Data Set ID: 

SMAP L3 Radiometer Global Daily 36 km EASE-Grid Soil Moisture, Version 6

This Level-3 (L3) soil moisture product provides a composite of daily estimates of global land surface conditions retrieved by the Soil Moisture Active Passive (SMAP) passive microwave radiometer. SMAP L-band soil moisture data are resampled to a global, cylindrical 36 km Equal-Area Scalable Earth Grid, Version 2.0 (EASE-Grid 2.0).

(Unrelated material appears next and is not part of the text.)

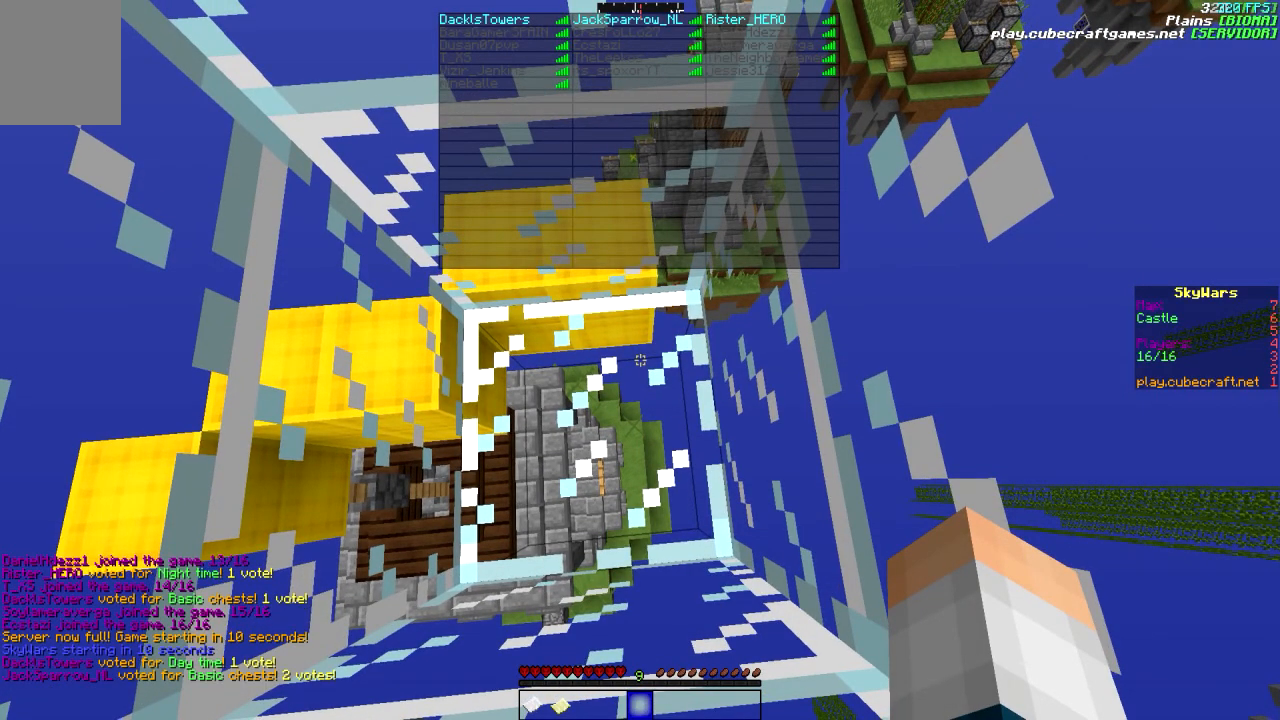
{"keys": [], "mouse": [], "events": []}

This is the most recent version of these data.

Version Summary: 

Changes to this version include:

  • The Dual Channel Algorithm (DCA) has been replaced by the Modified Dual Channel Algorithm (MDCA). MDCA achieves better retrieval performance through the modeling of polarization mixing between the vertically and horizontally polarized brightness temperature channels, as well as new estimates of single-scattering albedo and roughness coefficients. MDCA supersedes optional algorithms MPRA (option 4) and E-DCA (option 5).
  • As part of the option algorithm changes, the following data fields were added: albedo_option3, roughness_coefficient_option3, bulk_density, clay_fraction.
  • The baseline algorithm (SCA-V) remains unchanged.
  • Improved aggregation of values in input ancillary data, e.g. roughness, soil texture, NDVI. The fix has negligible impacts on retrievals estimated to be of recommended quality.

COMPREHENSIVE Level of Service

Data: Data integrity and usability verified; data customization services available for select data

Documentation: Key metadata and comprehensive user guide available

User Support: Assistance with data access and usage; guidance on use of data in tools and data customization services

See All Level of Service Details

Data Format(s):
  • HDF5
Spatial Coverage:
N: 85.044, 
S: -85.044, 
E: 180, 
W: -180
Spatial Resolution:
  • 36 km x 36 km
Temporal Coverage:
  • 31 March 2015
Temporal Resolution1 dayMetadata XML:View Metadata Record
Data Contributor(s):O'Neill, P. E., S. Chan, E. G. Njoku, T. Jackson, and R. Bindlish.

Geographic Coverage

Other Access Options

Other Access Options


As a condition of using these data, you must cite the use of this data set using the following citation. For more information, see our Use and Copyright Web page.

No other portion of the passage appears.